I was confused and delighted that he took an interest in me. Perhaps it was because we had a similar sense of humor. He could say things like, “Not that way, stupid!” and not make me feel stupid. In fact, he never inspired any feeling in me other than the desire to learn more and do better.
After a week or so, I even asked him, “Why are you doing this?” It was a long time ago, so I don’t remember his exact words, but the gist was this: “Because I want to pass on my knowledge and experience before I rotate back to the states. I chose you because I believe you can do this job.”
That three month period with John changed my life, professionally. I transformed from being convinced I had zero chance of success in the Air Force to being a confident, competent, functioning member of an awesome team.
I could never repay John for what he gave me, but I pay it forward every time I teach, every time I help a junior programmer, every time I lead a meetup, every time I mentor an apprentice. All because one person met me at a time when I did not believe in myself and told me, “I believe in you.”
So the power of a mentor is not in the information that she imparts, although that’s important. It’s not even the new skills that one learns. I’ve been on many teams over the years and many folks have taught me things or shown me how to perform some task.
Very few have inspired me to be better. Fewer still have believed in me enough to invest their time in mentoring me. Only one, in my experience, has inspired me to help others become better.
I am living proof that It only takes one.

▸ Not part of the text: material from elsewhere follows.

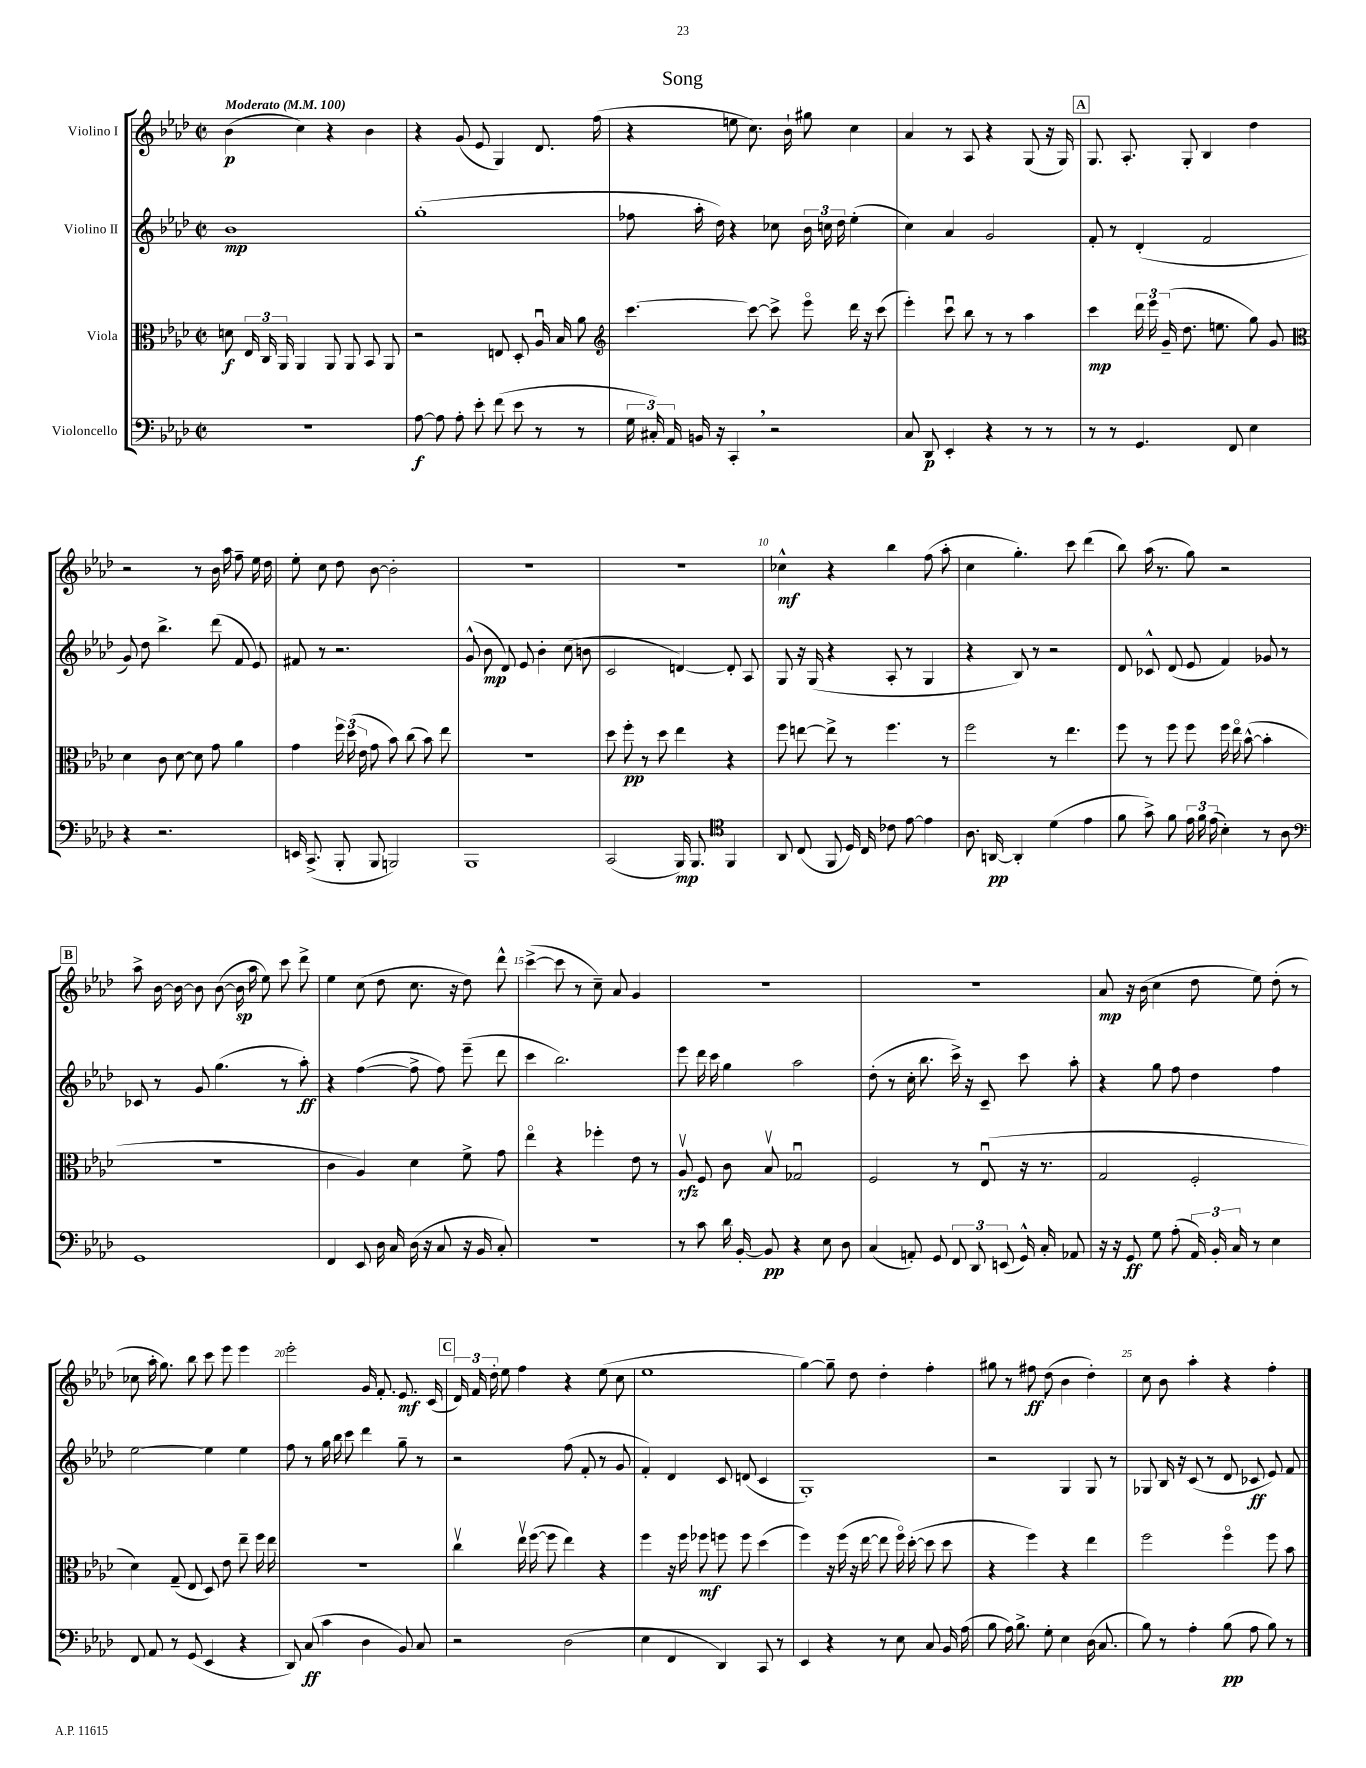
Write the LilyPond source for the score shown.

That’s the power of a mentor.
My story is certainly not unique. I imagine most of us have had a mentor or an encourager in our lives, someone that contributed greatly to who we are today. It might be a parent, a teacher, a sibling, a friend. Or even a co-worker that you knew for only a brief time but influenced you for the rest of your life.
If you have benefited from such a person, then I would encourage you to become that person for someone else. I’m sure John had no idea that he would have such an impact on my life. Odds are you won’t know what kind of impact you have on the people you mentor. It took many years for me to realize the impact John had on me.
But that’s ok. Do it anyway.
“What if I’m no good at it?,” you might ask. “Or what if my apprentice just doesn’t work out? I’ll just be wasting everyone’s time.”
It’s possible. Do it anyway.
No time invested in someone else is wasted. As Laura Vanderkam says in her excellent book, Off the Clock, “People are a good use of time.”
Put your time to good use. Become a mentor.